Start of Records to process
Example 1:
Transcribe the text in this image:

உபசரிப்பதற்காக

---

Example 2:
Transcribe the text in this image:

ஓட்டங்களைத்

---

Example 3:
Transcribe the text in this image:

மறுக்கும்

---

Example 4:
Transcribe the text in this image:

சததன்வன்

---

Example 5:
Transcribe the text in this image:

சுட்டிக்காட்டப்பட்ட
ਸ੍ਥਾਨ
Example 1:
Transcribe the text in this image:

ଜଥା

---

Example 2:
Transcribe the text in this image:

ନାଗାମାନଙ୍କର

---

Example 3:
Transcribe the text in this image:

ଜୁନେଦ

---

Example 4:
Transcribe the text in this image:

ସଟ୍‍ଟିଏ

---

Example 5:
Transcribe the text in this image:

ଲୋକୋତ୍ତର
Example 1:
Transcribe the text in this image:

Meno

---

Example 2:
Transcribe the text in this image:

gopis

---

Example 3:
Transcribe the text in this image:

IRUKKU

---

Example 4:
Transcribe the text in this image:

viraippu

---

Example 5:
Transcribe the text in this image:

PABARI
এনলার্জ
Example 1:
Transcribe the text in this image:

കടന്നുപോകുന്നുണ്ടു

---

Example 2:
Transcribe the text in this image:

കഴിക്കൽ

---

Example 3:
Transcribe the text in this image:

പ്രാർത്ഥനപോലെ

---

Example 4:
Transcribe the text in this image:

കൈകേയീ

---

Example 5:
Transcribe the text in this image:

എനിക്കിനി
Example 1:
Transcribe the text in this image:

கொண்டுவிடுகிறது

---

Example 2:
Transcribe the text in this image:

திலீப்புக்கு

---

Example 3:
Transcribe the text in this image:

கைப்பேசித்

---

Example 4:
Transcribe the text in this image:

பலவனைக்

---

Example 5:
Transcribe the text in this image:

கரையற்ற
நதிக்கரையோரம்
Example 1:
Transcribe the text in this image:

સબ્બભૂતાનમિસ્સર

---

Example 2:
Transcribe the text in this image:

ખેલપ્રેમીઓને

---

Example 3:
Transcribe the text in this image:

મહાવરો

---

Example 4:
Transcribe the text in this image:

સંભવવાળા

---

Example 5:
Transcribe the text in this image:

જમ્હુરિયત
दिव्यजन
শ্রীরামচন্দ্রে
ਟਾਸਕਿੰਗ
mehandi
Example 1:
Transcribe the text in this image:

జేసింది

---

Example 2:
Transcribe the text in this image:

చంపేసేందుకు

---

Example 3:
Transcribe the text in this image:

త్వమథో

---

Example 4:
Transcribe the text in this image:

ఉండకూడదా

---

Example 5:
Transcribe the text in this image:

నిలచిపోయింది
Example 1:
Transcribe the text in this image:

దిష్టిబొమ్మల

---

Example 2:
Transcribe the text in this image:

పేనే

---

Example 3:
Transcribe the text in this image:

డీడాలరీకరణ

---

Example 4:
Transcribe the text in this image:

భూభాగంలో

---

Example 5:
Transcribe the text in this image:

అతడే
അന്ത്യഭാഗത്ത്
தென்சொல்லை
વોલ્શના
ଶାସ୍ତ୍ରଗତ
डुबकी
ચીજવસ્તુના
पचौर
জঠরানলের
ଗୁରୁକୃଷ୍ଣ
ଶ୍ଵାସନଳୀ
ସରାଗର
End of Records to process
Reproduce every entry above so that each one matches its source exactly.

Solution for this problem:
Example 1:
Transcribe the text in this image:

உபசரிப்பதற்காக

---

Example 2:
Transcribe the text in this image:

ஓட்டங்களைத்

---

Example 3:
Transcribe the text in this image:

மறுக்கும்

---

Example 4:
Transcribe the text in this image:

சததன்வன்

---

Example 5:
Transcribe the text in this image:

சுட்டிக்காட்டப்பட்ட
ਸ੍ਥਾਨ
Example 1:
Transcribe the text in this image:

ଜଥା

---

Example 2:
Transcribe the text in this image:

ନାଗାମାନଙ୍କର

---

Example 3:
Transcribe the text in this image:

ଜୁନେଦ

---

Example 4:
Transcribe the text in this image:

ସଟ୍‍ଟିଏ

---

Example 5:
Transcribe the text in this image:

ଲୋକୋତ୍ତର
Example 1:
Transcribe the text in this image:

Meno

---

Example 2:
Transcribe the text in this image:

gopis

---

Example 3:
Transcribe the text in this image:

IRUKKU

---

Example 4:
Transcribe the text in this image:

viraippu

---

Example 5:
Transcribe the text in this image:

PABARI
এনলার্জ
Example 1:
Transcribe the text in this image:

കടന്നുപോകുന്നുണ്ടു

---

Example 2:
Transcribe the text in this image:

കഴിക്കൽ

---

Example 3:
Transcribe the text in this image:

പ്രാർത്ഥനപോലെ

---

Example 4:
Transcribe the text in this image:

കൈകേയീ

---

Example 5:
Transcribe the text in this image:

എനിക്കിനി
Example 1:
Transcribe the text in this image:

கொண்டுவிடுகிறது

---

Example 2:
Transcribe the text in this image:

திலீப்புக்கு

---

Example 3:
Transcribe the text in this image:

கைப்பேசித்

---

Example 4:
Transcribe the text in this image:

பலவனைக்

---

Example 5:
Transcribe the text in this image:

கரையற்ற
நதிக்கரையோரம்
Example 1:
Transcribe the text in this image:

સબ્બભૂતાનમિસ્સર

---

Example 2:
Transcribe the text in this image:

ખેલપ્રેમીઓને

---

Example 3:
Transcribe the text in this image:

મહાવરો

---

Example 4:
Transcribe the text in this image:

સંભવવાળા

---

Example 5:
Transcribe the text in this image:

જમ્હુરિયત
दिव्यजन
শ্রীরামচন্দ্রে
ਟਾਸਕਿੰਗ
mehandi
Example 1:
Transcribe the text in this image:

జేసింది

---

Example 2:
Transcribe the text in this image:

చంపేసేందుకు

---

Example 3:
Transcribe the text in this image:

త్వమథో

---

Example 4:
Transcribe the text in this image:

ఉండకూడదా

---

Example 5:
Transcribe the text in this image:

నిలచిపోయింది
Example 1:
Transcribe the text in this image:

దిష్టిబొమ్మల

---

Example 2:
Transcribe the text in this image:

పేనే

---

Example 3:
Transcribe the text in this image:

డీడాలరీకరణ

---

Example 4:
Transcribe the text in this image:

భూభాగంలో

---

Example 5:
Transcribe the text in this image:

అతడే
അന്ത്യഭാഗത്ത്
தென்சொல்லை
વોલ્શના
ଶାସ୍ତ୍ରଗତ
डुबकी
ચીજવસ્તુના
पचौर
জঠরানলের
ଗୁରୁକୃଷ୍ଣ
ଶ୍ଵାସନଳୀ
ସରାଗର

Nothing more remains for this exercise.